When viewing the store, there are many surrounding reflective surfaces in the mall that lend some visual distraction. Specifically, the stone flooring and adjacent metal support columns extend the design of the store into the surrounding space. In the case of the columns, the reflections are distorted by the cylindrical shape.
Both open sides of the store are covered with three-meter by 16-meter tall glass panels, with shorter panels where the doors are located. The panels are made in China and originate from the then-new technology used to make the glass for the Pudong (Shanghai) retail store cylindrical entrance. The other major store material is Apple’s usual stainless steel, although the finish appears to different that previously used—it appears duller than the bead-blasted finish normally used.
The lower level has a very tall ceiling, and is not covered with the usual stretched plastic material, but with some other material, which is back-lit by a new LED lighting system. However, the design is different—the panels are continuous from one end of the store to the other. At other stores, the panels are split by metal supports for fire sprinklers, security cameras and other utilities. The lower level is the Family Room, with the Genius Bar, accessories, training and set-up.
The upper level is shorter, but doesn’t feel cramped because of the light coming the lantern above. The upper level is the Red Zone, where all of Apple’s products are displayed for purchase—including the Mac Pro desktop.
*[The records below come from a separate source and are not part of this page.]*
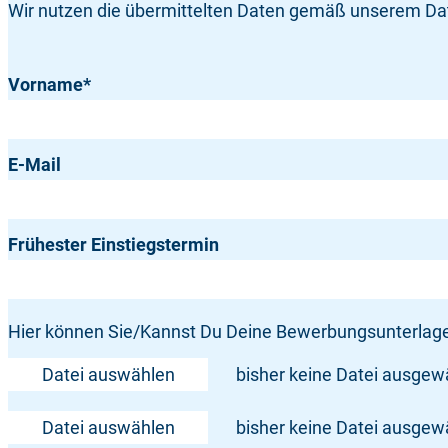
Wir nutzen die übermittelten Daten gemäß unserem Da
Vorname
*
E-Mail
Frühester Einstiegstermin
Hier können Sie/Kannst Du Deine Bewerbungsunterlagen
Datei auswählen
bisher keine Datei ausgewä
Datei auswählen
bisher keine Datei ausgewä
Both levels are connected by twin glass staircases of Apple’s usual design on both sides of the store, and an elevator. A single staircase descends to the back-of-house area below the lower level. The side staircases are open to the plaza level, but topped by—again—large rectangular glass panels. The outside walls of the staircase wells is constructed of glass, so mall visitors inside can see people moving up and down between the store levels.
Atop the entire store cube is an opening to the sky, what architects call a “lantern.” It is the ultimate refinement of invisibility, composed of four large rectangular glass panels set to form a square. Atop that square is a thin white roof of unknown material, emblazoned with a black Apple logo. The logo is invisible from the plaza level, but is obvious from any upper level of the mall. The entire structure is surrounded by a black stone water pool with an “infinity” type spillover. Adjacent to the fountains are the glass panels covering the staircase wells.
Both the lantern and stairwells receive short periods of direct sunlight, based on the season and time of day, and on the position of the sun in relation to the tall surrounding buildings. During the grand opening, there was a period of about 20 minutes when sunlight streamed into the store through the lantern and the stairwell skylights. The stairwells are particularly dramatic when sunlit, both direct and indirect. The laminated layers of glass composing the stair treads, and stainless steel hardware both glow when lit by the sun.
The rectangular shape of the lantern’s glass panels are repeated elsewhere in the store’s design. The flooring is the new terrazzo material, and it was poured in very large sections. The ceiling panels are long rectangular panels, and even the side-wall product shelving areas mirror the lantern’s rectangular proportions.
The lantern is possibly explained by the distribution of other retailers in the mall. The plaza level is home to all the major, up-scale international retailers. On the lower level, retailer names aren’t as familiar or up-scale, and the food court is adjacent to the Apple space. In this case, the lantern lures shoppers into the lower levels of the mall, and into the Apple store they wouldn’t ordinarily visit.